“I didn’t see the point in doing it. The rate of success on appeals on these type of disciplinary panels is almost zero. I didn’t see myself getting the games taken away: it’d just prolong the affair, so I’m nipping it in the bud now,” said Ferdinand, who was speaking at the Web Summit technology conference in Dublin this afternoon.
During the on-stage interview, he was asked what he’d learned from the affair, which involved a row with a Twitter user on transfer deadline day. “You’ve got to pick your moments!” said Ferdinand.
“The problem is that sometimes you’re at home, you’ve lost a game, you’re sitting there, and you’re looking though your Twitter feed, and you’re really frustrated. You’ve lost the game, you’re playing rubbish... and you just see a few tweets that come in,” he said.

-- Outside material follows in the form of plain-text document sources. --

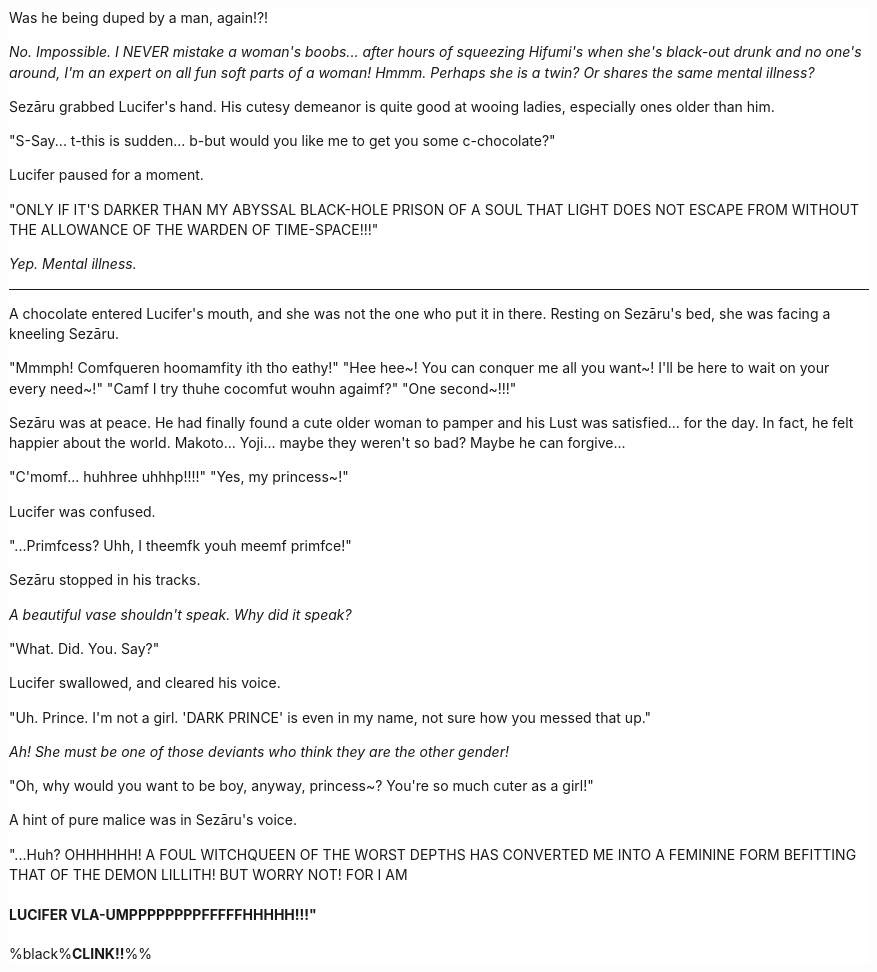 Was he being duped by a man, again!?!

*No. Impossible. I NEVER mistake a woman's boobs... after hours of squeezing Hifumi's when she's black-out drunk and no one's around, I'm an expert on all fun soft parts of a woman!*
*Hmmm. Perhaps she is a twin? Or shares the same mental illness?*

Sezāru grabbed Lucifer's hand.
His cutesy demeanor is quite good at wooing ladies, especially ones older than him.

"S-Say... t-this is sudden... b-but would you like me to get you some c-chocolate?"

Lucifer paused for a moment.

"ONLY IF IT'S DARKER THAN MY ABYSSAL BLACK-HOLE PRISON OF A SOUL THAT LIGHT DOES NOT ESCAPE FROM WITHOUT THE ALLOWANCE OF THE WARDEN OF TIME-SPACE!!!"

*Yep. Mental illness.*

***

A chocolate entered Lucifer's mouth, and she was not the one who put it in there. Resting on Sezāru's bed, she was facing a kneeling Sezāru.

"Mmmph! Comfqueren hoomamfity ith tho eathy!"
"Hee hee~! You can conquer me all you want~! I'll be here to wait on your every need~!"
"Camf I try thuhe cocomfut wouhn agaimf?"
"One second~!!!"

Sezāru was at peace. He had finally found a cute older woman to pamper and his Lust was satisfied... for the day. In fact, he felt happier about the world.
Makoto... Yoji... maybe they weren't so bad? Maybe he can forgive...

"C'momf... huhhree uhhhp!!!!"
"Yes, my princess~!"

Lucifer was confused.

"...Primfcess? Uhh, I theemfk youh meemf primfce!"

Sezāru stopped in his tracks.

*A beautiful vase shouldn't speak. Why did it speak?*

"What. Did. You. Say?"

Lucifer swallowed, and cleared his voice.

"Uh. Prince. I'm not a girl. 'DARK PRINCE' is even in my name, not sure how you messed that up."

*Ah! She must be one of those deviants who think they are the other gender!*

"Oh, why would you want to be boy, anyway, princess~? You're so much cuter as a girl!"

A hint of pure malice was in Sezāru's voice.

"...Huh? OHHHHHH! A FOUL WITCHQUEEN OF THE WORST DEPTHS HAS CONVERTED ME INTO A FEMININE FORM BEFITTING THAT OF THE DEMON LILLITH! BUT WORRY NOT! FOR I AM
#### LUCIFER VLA-UMPPPPPPPPFFFFFHHHHH!!!"

%black%**CLINK!!**%%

“’That’s funny, that one’s funny, he’s giving me a bit of stick, that’s funny, he’s giving me stick, he’s coming back on again! I’m gonna shut him down’. Invariably I get it right, and I shut him down and he gets retweeted and he has to open a new account because he gets destroyed.”
Ferdinand said that the fine and suspension has reminded him to be more careful on Twitter. “You’ve got to be mindful of what you say and when you say it. Normally I’ve been quite good at that,” he said.
Ferdinand said that his Twitter account has been “the biggest thing in my armoury” when it comes to scotching the “caricature” that he feels he’s been represented as in the media.
“Now when I speak to people on the street, they say to me: the feedback I get is ‘you’re a different type of person’,” he said, before addressing the issue of criticism from journalists.
“They paint that picture and you see a caricature of you evolve. And you sit there thinking ‘woah, you don’t know me’,” he said. “For you to be able to have this opportunity and platform on social media, that’s why I embraced it.”
Ferdinand admitted he has faced racist taunts and other abuse on Twitter, and said he’d welcome more efforts by social networks to crack down on the worst offenders.
“If Twitter, Facebook etc can find away of monitoring that, that’d be great. It’s going to be difficult, but it would be fantastic,” he said. “I say to people if you don’t have a thick skin, don’t go on there... you’ve just got to dust it off.”
He said he uses negativity on Twitter as “fuel” for his career, including answering critics, whether regular fans or celebrity sparring partners like Piers Morgan. “When you win the league, that is when I’m on Twitter and Facebook!” he said.
Ferdinand said that he believes Twitter has changed the way journalists perceive him too. “The ability to speak and interact all the time and engage with people: it just shows a realer side of you, and they get to understand you,” he said.
“It can be a hard place to be at times, if you’re losing and not playing well. That’s when the venom starts coming out... The problem with social media is if you’re impulsive, don’t go on there. You’ve got to be able to control yourself.”
Ferdinand talked about the digital version of his magazine #5, which has won plaudits as an app. “That has really set me a platform to be able to think to the next phase of my life after football,” he said. “By doing that, it’s opened me up to a lot of other things.”
He also said that Roy Keane had been a big influence on his career, from the moment when he was bawled out by Keane for not passing the ball forwards in an early training session.
“I thought ‘this guy is crazy! He’s nuts, how am I going to deal with this guy every day?” he said. “But I realised that you’ve got to take chances, and that’s how I ended up playing my career and not just playing the simple ball to Gary [Neville] or the guy who’s 10 yards away.”
Ferdinand said he’d like to get into management, although he admitted he sometimes wonders whether he’d fancy the pressure, based on watching his current boss at QPR, Harry Redknapp.
“I see the look on Harry’s face sometimes and think ‘I don’t need that!’ But I think I’d enjoy managing people. I’ve had three managers in the last two years: Ferguson, Moyes and Harry Redknapp. It’s been a great two years in terms of learning.”
Back on a technology, Ferdinand warned against too much reliance on statistics in football management: “You’ve got to have a good balance,” he said, praising intelligent use of data to improve areas like training routines, while saying stats shouldn’t drive everything.
“At the end of the day, can you get a ball from A to B?”